Update Jan 1, 2010: See Gargouri, Y; C Hajjem, V Larivière, Y Gingras, L Carr,T Brody & S Harnad (2010) “Open Access, Whether Self-Selected or Mandated, Increases Citation Impact, Especially for Higher Quality Research”
Update Feb 8, 2010: See also "Open Access: Self-Selected, Mandated & Random; Answers & Questions"
Evans, James A. (2008) Electronic Publication and the Narrowing of Science and Scholarship Science 321(5887): 395-399 DOI:10.1126/science.1150473 Excerpt: "[Based on] a database of 34 million articles, their citations (1945 to 2005), and online availability (1998 to 2005),... as more journal issues came online, the articles [cited] tended to be more recent, fewer journals and articles were cited, and more of those citations were to fewer journals and articles... [B]rowsing of print archives may have [led] scientists and scholars to [use more] past and present scholarship. Searching online... may accelerate consensus and narrow the range of findings and ideas built upon."
Evans found that as more and more journal issues are becoming accessible online (mostly only the older back-issues for free), journals are not being cited less overall, but citations are narrowing down to fewer articles, cited more.
In one of the few fields where this can be and has been analyzed thoroughly, astrophysics, which effectively has 100% Open Access (OA) (free online access) already, Michael Kurtz too found that with free online access to everything, reference lists became (a little)
shorter, not longer, i.e., people are citing (somewhat)
fewer papers, not more, when everything is accessible to them free online.
The following seems a plausible explanation:
Before OA, researchers cited what they could afford to access, and that was not necessarily all the best work, so they could not be optimally selective for quality, importance and relevance. (Sometimes -- dare one say it? -- they may even have resorted to citing "blind," going by just the title and abstract, which they could afford, but not the full text, to which they had no subscription.)
In contrast, when everything becomes accessible, researchers can be more selective and can cite only what is most relevant, important and of high quality. (It has been true all along that about 80-90% of citations go to the top 10-20% of articles. Now that the top 10-20% (along with everything else in astrophysics), is accessible to everyone, everyone can cite it, and cull out the less relevant or important 80-90%.

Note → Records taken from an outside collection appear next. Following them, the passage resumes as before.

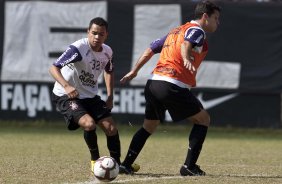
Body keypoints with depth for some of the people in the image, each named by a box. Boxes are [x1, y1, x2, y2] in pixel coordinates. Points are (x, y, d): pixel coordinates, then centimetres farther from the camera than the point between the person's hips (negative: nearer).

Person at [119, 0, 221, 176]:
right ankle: (189, 166, 0)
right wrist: (186, 60, -42)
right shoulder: (197, 31, -1)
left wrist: (134, 71, 31)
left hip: (153, 83, 8)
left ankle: (126, 165, 16)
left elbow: (151, 49, 25)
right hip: (173, 87, -8)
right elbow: (186, 44, -23)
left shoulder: (176, 31, 25)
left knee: (149, 126, 22)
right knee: (203, 119, 6)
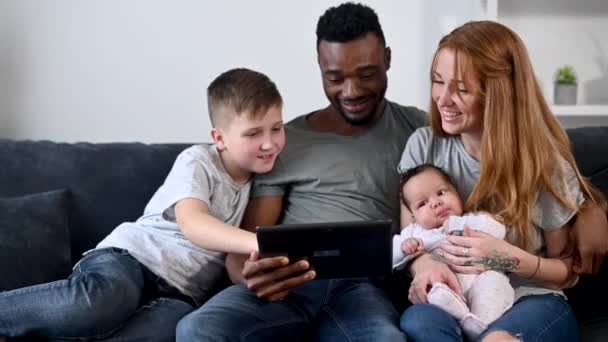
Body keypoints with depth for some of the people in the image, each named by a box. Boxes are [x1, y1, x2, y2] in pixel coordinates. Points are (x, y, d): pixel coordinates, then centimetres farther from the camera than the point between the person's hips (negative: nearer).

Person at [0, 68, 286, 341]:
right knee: (97, 304, -41)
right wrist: (256, 242, -38)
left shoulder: (262, 179, 15)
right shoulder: (196, 161, -3)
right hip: (130, 256, -4)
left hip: (179, 293, 4)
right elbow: (191, 223, -22)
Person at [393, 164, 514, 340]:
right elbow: (390, 258, 20)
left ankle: (482, 325, -45)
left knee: (493, 280, -31)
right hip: (440, 281, 0)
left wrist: (458, 224, 5)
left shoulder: (475, 219, 26)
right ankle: (466, 319, -47)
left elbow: (497, 230, 5)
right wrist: (403, 248, -2)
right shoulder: (414, 232, 27)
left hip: (477, 276, 0)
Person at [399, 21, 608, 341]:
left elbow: (569, 269, 4)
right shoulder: (423, 146, 0)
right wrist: (423, 262, -19)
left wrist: (509, 259, -17)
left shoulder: (544, 162, -5)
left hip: (529, 301, -3)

This is not to say that OA does not also generate some extra citations for lesser articles too; but the OA citation advantage is bigger, the better the article -- the "

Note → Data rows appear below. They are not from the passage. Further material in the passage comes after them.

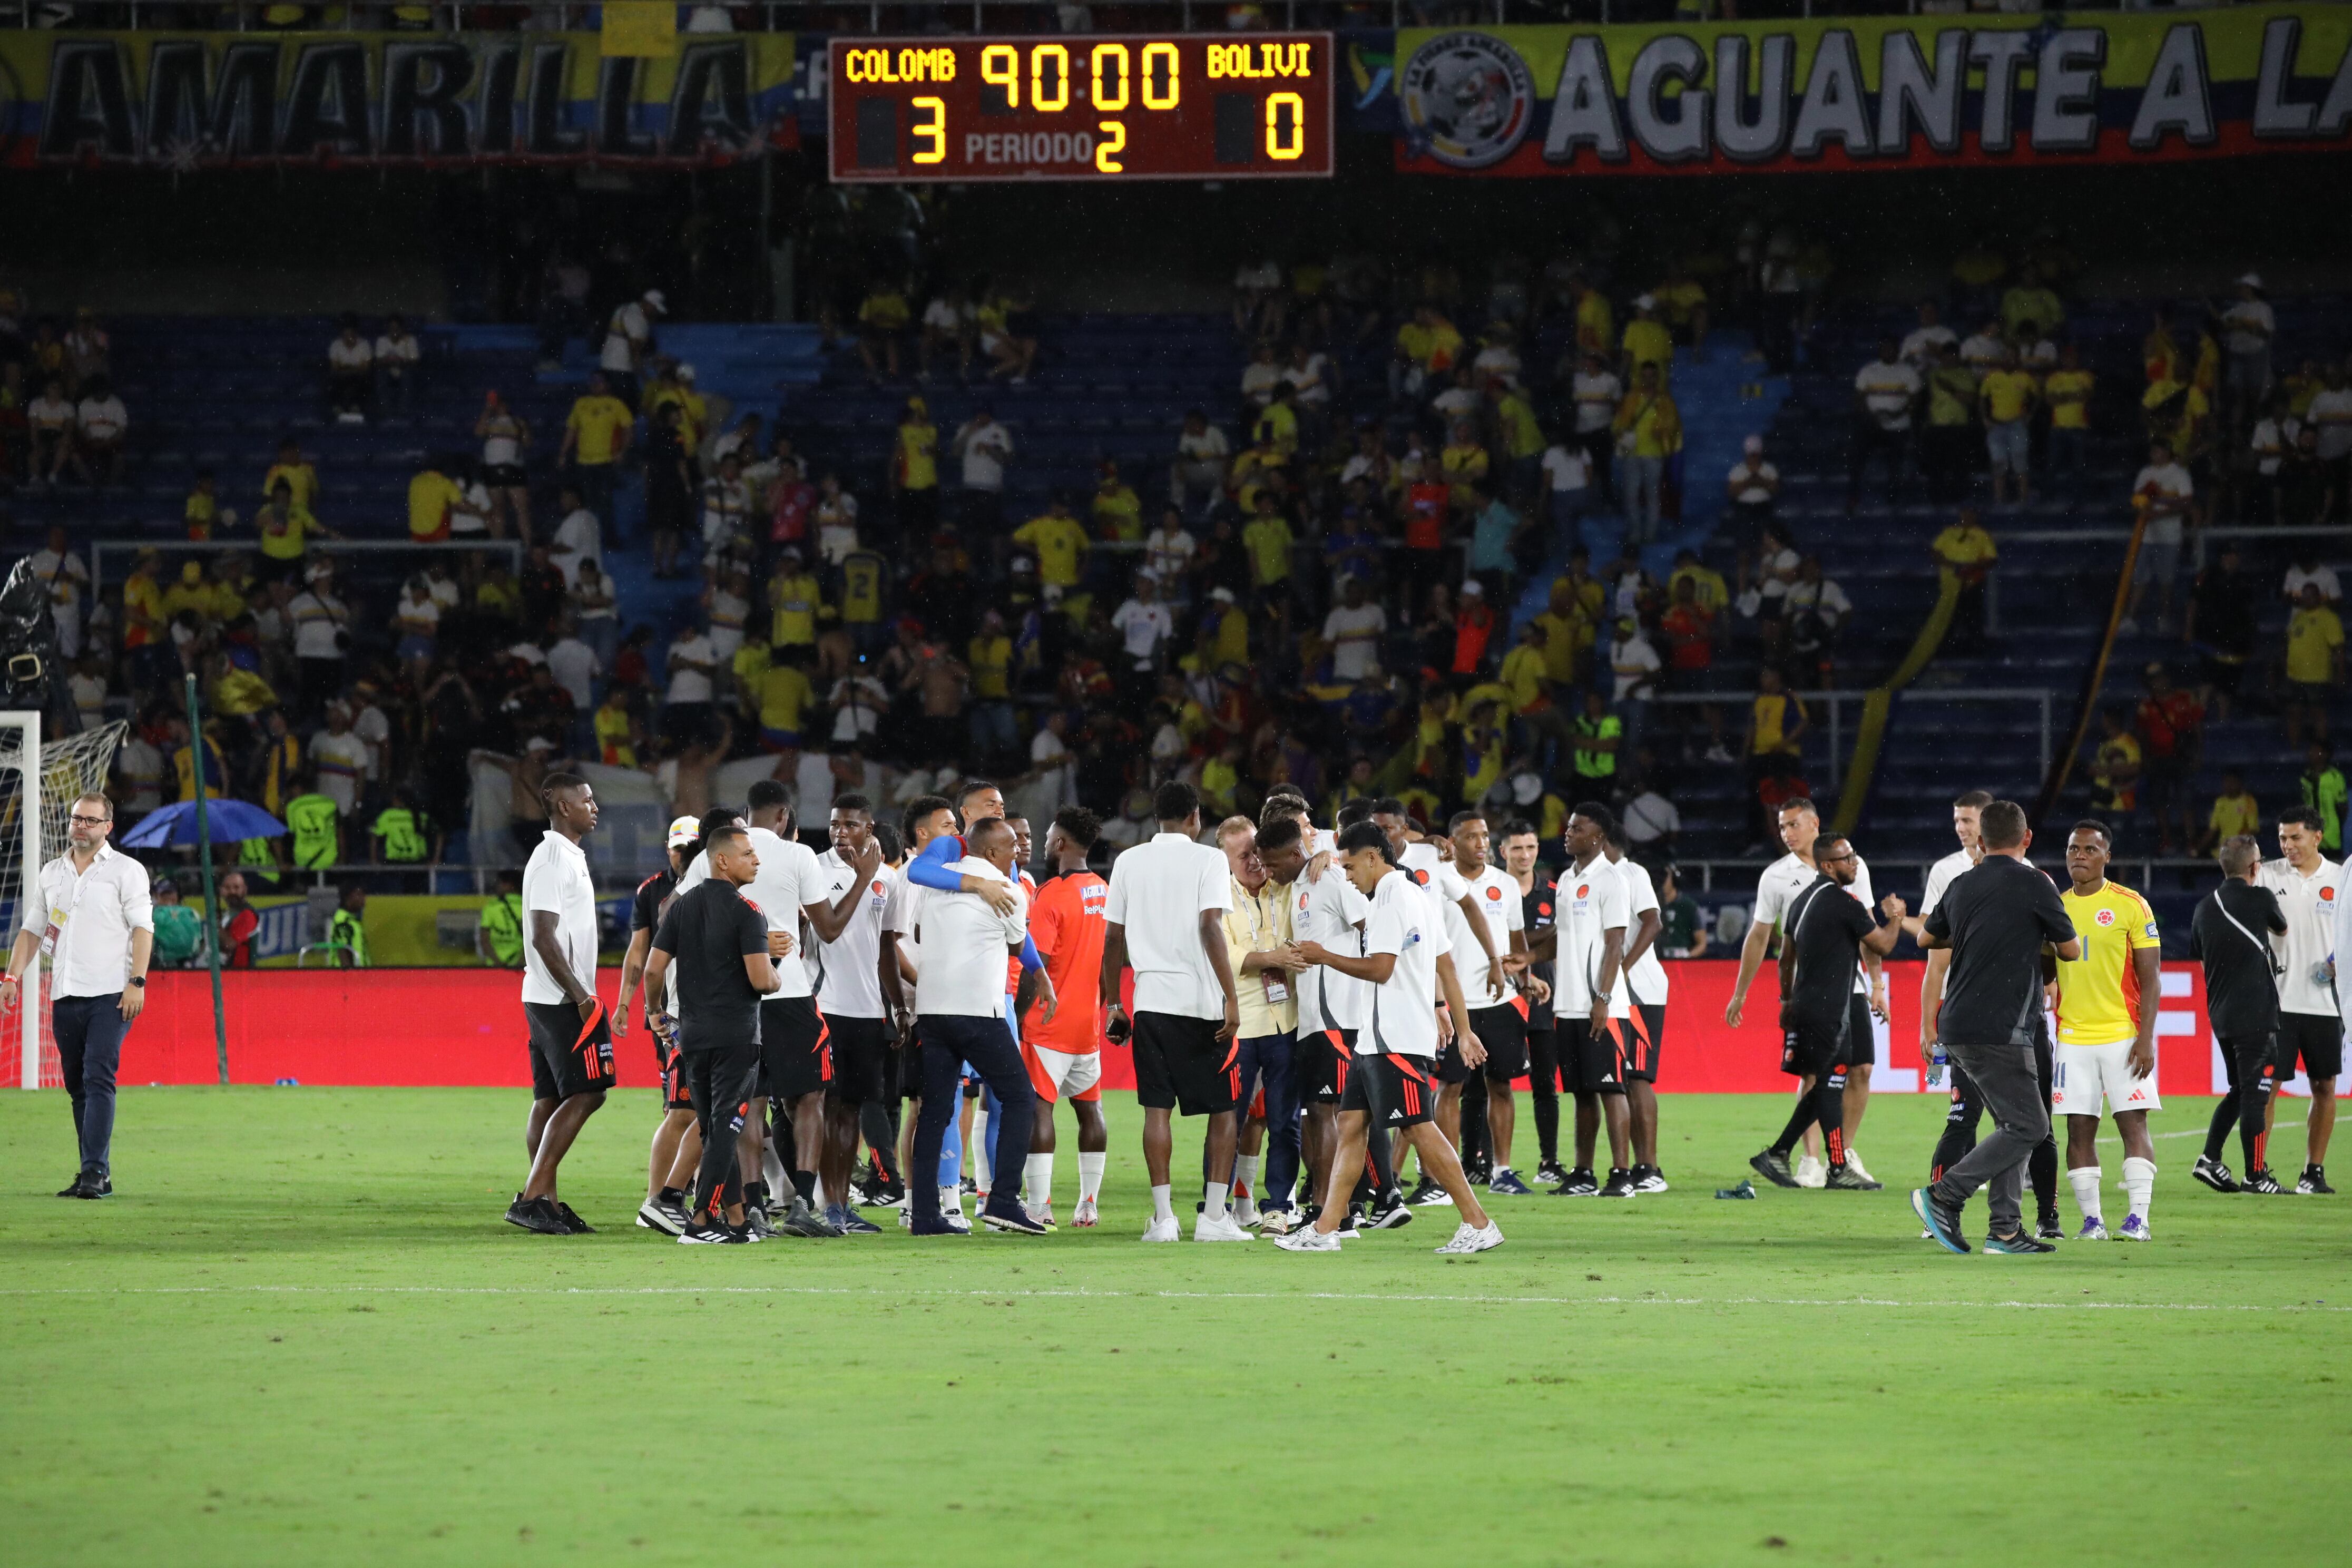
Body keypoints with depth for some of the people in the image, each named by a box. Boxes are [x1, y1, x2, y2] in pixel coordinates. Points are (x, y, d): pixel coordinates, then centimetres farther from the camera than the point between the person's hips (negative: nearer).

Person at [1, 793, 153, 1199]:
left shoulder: (125, 870, 2)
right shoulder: (51, 873, 17)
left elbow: (143, 928, -5)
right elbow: (33, 929, 21)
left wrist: (137, 982, -15)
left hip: (110, 996, -6)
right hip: (64, 997, 6)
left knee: (98, 1081, -16)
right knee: (77, 1087, 7)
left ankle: (96, 1172, -20)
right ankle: (92, 1175, 11)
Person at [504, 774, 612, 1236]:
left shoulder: (568, 857, 17)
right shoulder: (554, 859, -15)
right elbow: (545, 938, -21)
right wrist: (580, 996, -22)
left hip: (545, 999, 10)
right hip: (561, 998, -10)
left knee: (549, 1099, 8)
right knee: (585, 1094, -11)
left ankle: (545, 1203, 8)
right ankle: (532, 1198, -15)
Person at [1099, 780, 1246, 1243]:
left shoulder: (1129, 862, 9)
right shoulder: (1207, 859, -4)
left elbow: (1113, 938, 10)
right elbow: (1210, 928, -14)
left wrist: (1114, 1004, 17)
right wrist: (1232, 998, -14)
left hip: (1150, 1000, 3)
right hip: (1201, 1001, -3)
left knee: (1157, 1109, 5)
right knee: (1224, 1109, 6)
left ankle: (1163, 1217, -2)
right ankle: (1213, 1217, 0)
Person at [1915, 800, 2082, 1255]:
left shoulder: (1962, 885, 10)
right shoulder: (2034, 884, -8)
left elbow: (1929, 938, 27)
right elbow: (2072, 951, 3)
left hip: (1959, 1025, 8)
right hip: (2000, 1027, -8)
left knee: (2013, 1124, 13)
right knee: (2029, 1126, -5)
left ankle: (2005, 1229, 7)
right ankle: (1944, 1196, -11)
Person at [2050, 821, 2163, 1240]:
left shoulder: (2131, 906, -1)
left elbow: (2150, 979, -3)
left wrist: (2146, 1038, -11)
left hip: (2122, 1034, -3)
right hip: (2072, 1039, 3)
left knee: (2133, 1123, -7)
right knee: (2079, 1130, 0)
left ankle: (2138, 1218, -7)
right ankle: (2091, 1219, 3)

quality advantage" -- (and perhaps most articles are not that good!). Since the majority of published articles are uncited (or only self-cited), there is probably a lot published that no amount of exposure and access can render worth citing!
(I think there may also exist some studies [independent of OA] on "like citing like" -- i.e., articles tending to be cited more at their own "quality" level rather than a higher one. [Simplistically, this means within their own citation bracket, rather than a higher one.] If true, this too could probably be analyzed from an OA standpoint.)
But the trouble is that apart from astrophysics and high energy physics, no other field has anywhere near 100% OA: It's closer to 15% in other fields. So aside from a (slightly negative) global correlation (between the growth of OA and the average length of the reference list), the effect of OA cannot be very deeply analyzed in most fields yet.
In addition, insofar as OA is concerned, much of the Evans effect seems to be based on "legacy OA," in which it is the older literature that is gradually being made accessible online or freely accessible online, after a long non-online, non-free interval. Fields differ in their speed of uptake and their citation latencies. In physics, which has a rapid turnaround time, there is already a tendency to cite recent work more, and
OA is making the turnaround time even faster. In longer-latency fields, the picture may differ. For the legacy-OA effect especially, it is important to sort fields by their citation turnaround times; otherwise there can be biases (e.g. if short- or long-latency fields differ in the degree to which they do legacy OA archiving).
If I had to choose between the explanation of the Evans effect as a recency/bandwagon effect, as Evans interprets it, or as an increased overall quality/selectivity effect, I'd choose the latter (though I don't doubt there is a bandwagon effect too). And that is even without going on to point out that Tenopir & King, Gingras and others have shown that -- with or without OA -- there is still a good deal of usage and citation of the legacy literature (though it differs from field to field).
I wouldn't set much store by "
skimming serendipity" (the discovery of adjacent work while skimming through print issues), since online search and retrieval has at least as much scope for serendipity. (And one would expect more likelihood of a bandwagon effect without OA, where authors may tend to cite already cited but inaccessible references "cite unseen.")
Are online and free online access broadening or narrowing research? They are broadening it by making all of it accessible to all researchers, focusing it on the best rather than merely the accessible, and accelerating it.